Solving mapping problems over NZ’s Wairarapa region
New Zealand’s Wairarapa region includes 8450m2 of variable terrain that needed to be mapped for land users and scientists. Processing data over this huge area stretched Manaaki Whenua - Landcare Research’s local resources.
Using NeSI's Mahuika cluster and engaging technical help from Ben Roberts enabled Manaaki Whenua researchers to create a largely automated workflow for processing map tiles.
Highly detailed updates were applied to Manaaki Whenua’s S-map Online tool and other geographical models. An ongoing relationship has been forged between the Manaaki Whenua team and NeSI to process future tiles.
Manaaki Whenua – Landcare Research has developed the mapping tool, S-map Online, to show detailed information about New Zealand’s soil types and terrain. James Barringer, Robbie Price, and Pascal Omondiagbe were part of this project, identifying terrain boundaries of the Wairarapa region.
The team looked to include terrain data into several models, as well as the S-map Online tool. Terrain describes the physical shape of the land, from the elevation of steep hills, to water bodies, and rolling downs and flat terrain. Terrain information is used to guide ecology and land use, as well as show scientists how New Zealand’s land is changing over time.
Originally, the team were processing the terrain data on Manaaki Whenua desktop resources, using the mapping platform ArcGIS. However, with some map tiles showing detail up to one square metre, over the 8450m2 Wairarapa area, the processing time for map tiles was beginning to take weeks. Instead, the team looked to use NeSI’s Mahuika cluster to process map tiles in parallel.
“We have a number of databases we work on, like S-map and digital elevation models. They’re quite demanding on desktop. As we started to process large areas in detail, that’s when we began running into trouble,” James said.
Local desktops were no longer capable of supporting the data processing the team needed, so the team contacted NeSI. In order to move their data onto the Mahuika cluster, the team first needed to translate their workflow from ArcGis software to an open-source tool to be read by the cluster. While this step required little manual intervention, they quickly ran into another problem.
“We had a workflow but we realised it was running sequentially, not in parallel. That’s when we went back to NeSI and brought in Ben Roberts to have a look. Ben helped us modify the workflow,” Pascal said.
Without being able to process multiple tiles at once the advantage of using the Mahuika cluster wasn’t being used. With Ben’s help, the team were then able to run 499 tiles in parallel. Due to the large data requirements to process each tile, multiple Mahuika cores were required to handle each one.
“Another problem we had was we couldn’t monitor when a job was done. This meant we had to go back and manually check,” James said.
The team wanted to automate as much of their workflow as possible. Their desktop processing had been semi-automated but it also required regular manual intervention. This time-consuming process was something the team wanted to fix when moving to Mahuika.
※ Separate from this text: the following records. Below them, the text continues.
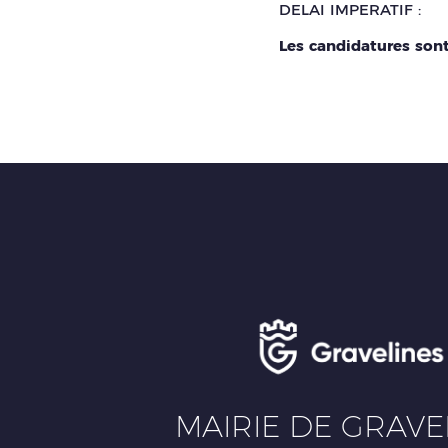
DELAI IMPERATIF :
Les candidatures sont
MAIRIE DE GRAVE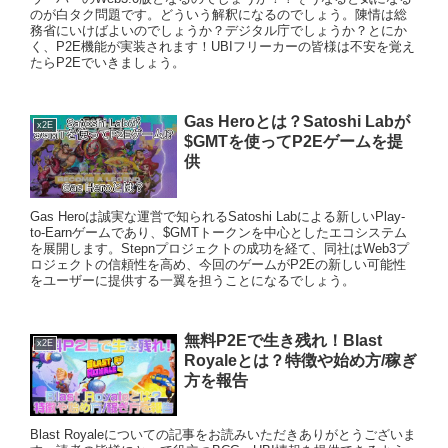
のが白タク問題です。どういう解釈になるのでしょう。陳情は総
務省にいけばよいのでしょうか？デジタル庁でしょうか？とにか
く、P2E機能が実装されます！UBIフリーカーの皆様は不安を覚え
たらP2Eでいきましょう。
Gas Heroとは？Satoshi Labが
x2E
$GMTを使ってP2Eゲームを提
供
Gas Heroは誠実な運営で知られるSatoshi Labによる新しいPlay-
to-Earnゲームであり、$GMTトークンを中心としたエコシステム
を展開します。Stepnプロジェクトの成功を経て、同社はWeb3プ
ロジェクトの信頼性を高め、今回のゲームがP2Eの新しい可能性
をユーザーに提供する一翼を担うことになるでしょう。
無料P2Eで生き残れ！Blast
x2E
Royaleとは？特徴や始め方/稼ぎ
方を報告
Blast Royaleについての記事をお読みいただきありがとうございま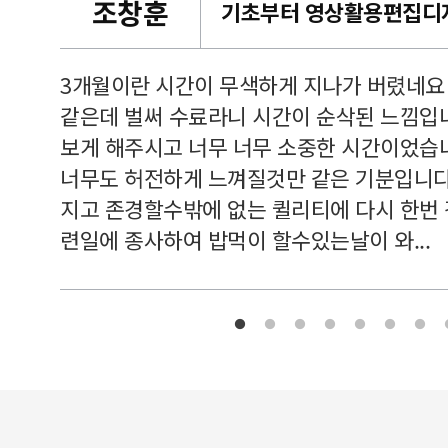
조창훈
캠퍼스
르쳐주셔
3개월이란 시간이 무색하게 지나가 버렸네요
여기 와
같은데 벌써 수료라니 시간이 순삭된 느낌입
보게 해주시고 너무 너무 소중한 시간이었습니
너무도 허전하게 느껴질것만 같은 기분입니다
지고 존경할수밖에 없는 퀼리티에 다시 한번
련일에 종사하여 밥먹이 할수있는날이 와...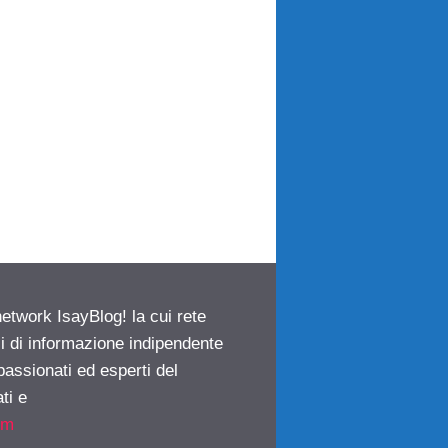
network IsayBlog! la cui rete
ci di informazione indipendente
passionati ed esperti del
ti e
om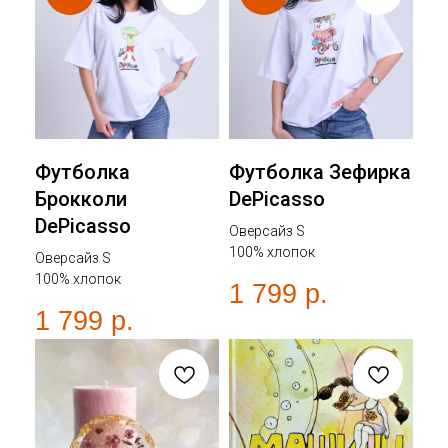
Футболка
Футболка Зефирка
Брокколи
DePicasso
DePicasso
Оверсайз S
100% хлопок
Оверсайз S
100% хлопок
1 799
р.
1 799
р.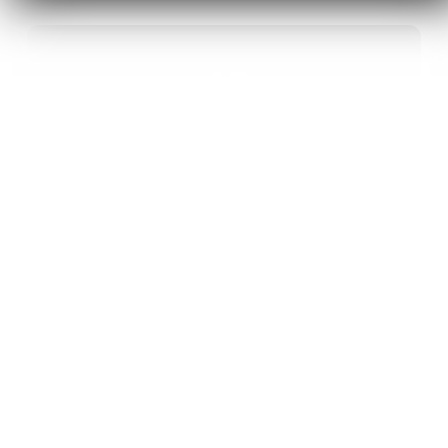
40
ANS D’INNOVATION EN MATÉRIAUX
ÉNERGÉTIQUES
20
BREVETS ET DES PROJETS
INTERNATIONAUX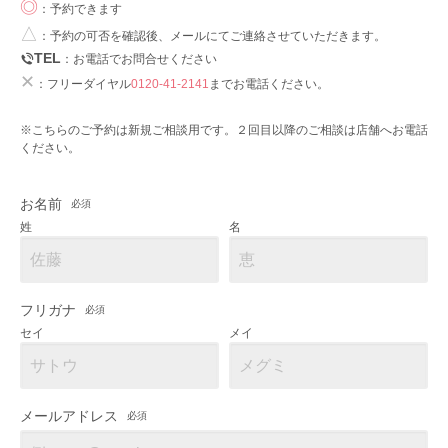
◎
：予約できます
△
：予約の可否を確認後、メールにてご連絡させていただきます。
TEL
：お電話でお問合せください
✕
：フリーダイヤル
0120-41-2141
までお電話ください。
※こちらのご予約は新規ご相談用です。２回目以降のご相談は店舗へお電話
ください。
お名前
必須
姓
名
フリガナ
必須
セイ
メイ
メールアドレス
必須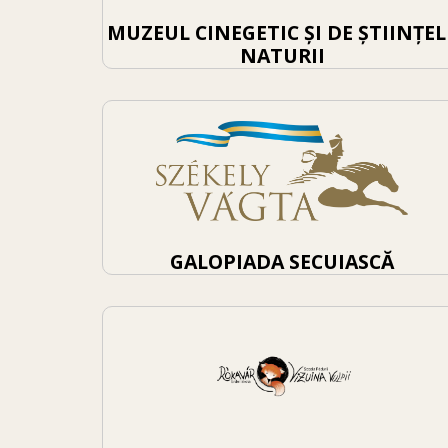
MUZEUL CINEGETIC ȘI DE ȘTIINȚEL
NATURII
GALOPIADA SECUIASCĂ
“In the past, because these jobs weren’t run frequently, there wasn’t a lot of need upfront to optimise the workflow. When we moved to the cluster, we decided to run tiles locally while they were being processed by Mahuika. This meant we could test for issues and modify things locally, then apply them to the cluster to get a better result,” Robbie said.
By editing the workflow as the data was being processed, and using Ben for help translating the workflow to the cluster, the team were able to increase automation. Now the team store their data on a local computer and a custom-designed iR library is used to send the data and processing instructions to the Mahuika cluster for processing.
“Now I’ll provide a classified TIF file to Pascal or Robbie. They’ll fire it off to Mahuika and we’ll have a result back the next morning. In the past, this could have taken us a week or more. It’s become really built into our process,” James said.
The team are now moving on to the more complex elevation of the Wairarapa. This includes difficult terrain where mapping the changes in land height become more complex and data-heavy.
“The challenge is you may not have a nice homogenous area. If you think of a slope map made from an elevation model, it’s highly variable. You’re trying to do some processing to find dominant slopes and draw a boundary around them,” James said.
This work continues to leverage NeSI resources to process tiles, making Mahuika and the NeSI Support team members vital contributors to the ongoing success and evolution of the Manaaki Whenua team’s models.